Action: Install boardwalks/paths to prevent trampling
Key messagesRead our guidance on Key messages before continuing
- We found no studies that evaluated the effects, on peatland vegetation, of installing boardwalks to prevent trampling.
‘We found no studies’ means that we have not yet found any studies that have directly evaluated this action during our systematic journal and report searches. Therefore we have been unable to assess whether or not the action is effective or has any harmful impacts. Please get in touch if you know of such a study for this action.

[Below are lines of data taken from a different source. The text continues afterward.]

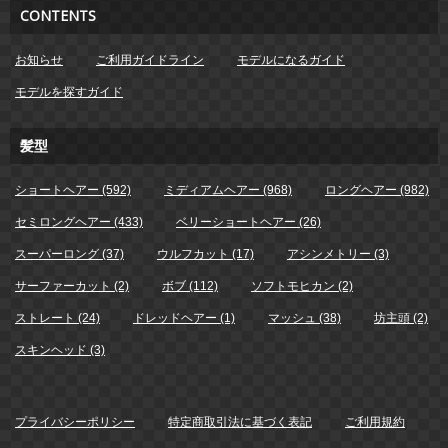
CONTENTS
お知らせ
ご利用ガイドライン
モデルになるガイド
モデルを探すガイド
髪型
ショートヘアー (592)
ミディアムヘアー (968)
ロングヘアー (982)
セミロングヘアー (433)
ベリーショートヘアー (26)
スーパーロング (37)
ウルフカット (17)
アシンメトリー (3)
サーファーカット (2)
ボブ (112)
ソフトモヒカン (2)
ストレート (24)
ドレッドヘアー (1)
マッシュ (38)
坊主頭 (2)
スキンヘッド (3)
プライバシーポリシー
特定商取引法に基づく表記
ご利用規約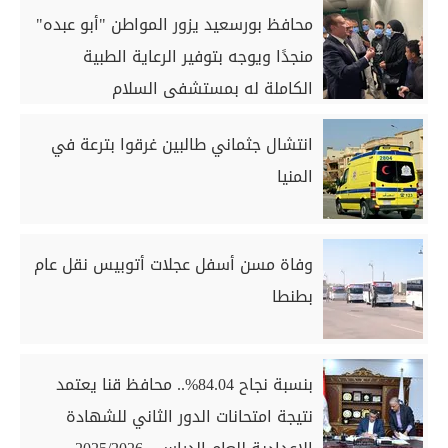
محافظ بورسعيد يزور المواطن "أبو عبده"
منجدًا ويوجه بتوفير الرعاية الطبية
الكاملة له بمستشفى السلام
انتشال جثماني طالبين غرقوا بترعة في
المنيا
وفاة مسن أسفل عجلات أتوبيس نقل عام
بطنطا
بنسبة نجاح 84.04%.. محافظ قنا يعتمد
نتيجة امتحانات الدور الثاني للشهادة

Walking on peatlands can damage the vegetation and compress or erode the peat. Pedestrians are a particular problem when they repeatedly walk on the same area of peatland e.g. in popular hiking areas, in tourist sites/nature reserves, or when scientists repeatedly visit sample plots (Edwards 1977). Installing boardwalks or designated paths can prevent physical contact with the peatland – assuming people stay on the boardwalks.
Caution: Preservatives leaching from timber may damage peatland vegetation. Boardwalks will also shade and kill the vegetation beneath. Paths can compress peat and alter water flow patterns, above and below the peatland surface.
Key peatland types where this action may be appropriate: bogs, fens/fen meadows, tropical peat swamps.
Edwards I.J. (1977) The ecological impact of pedestrian traffic on alpine vegetation in Kosciusko National Park. Australian Forestry, 40, 108–120.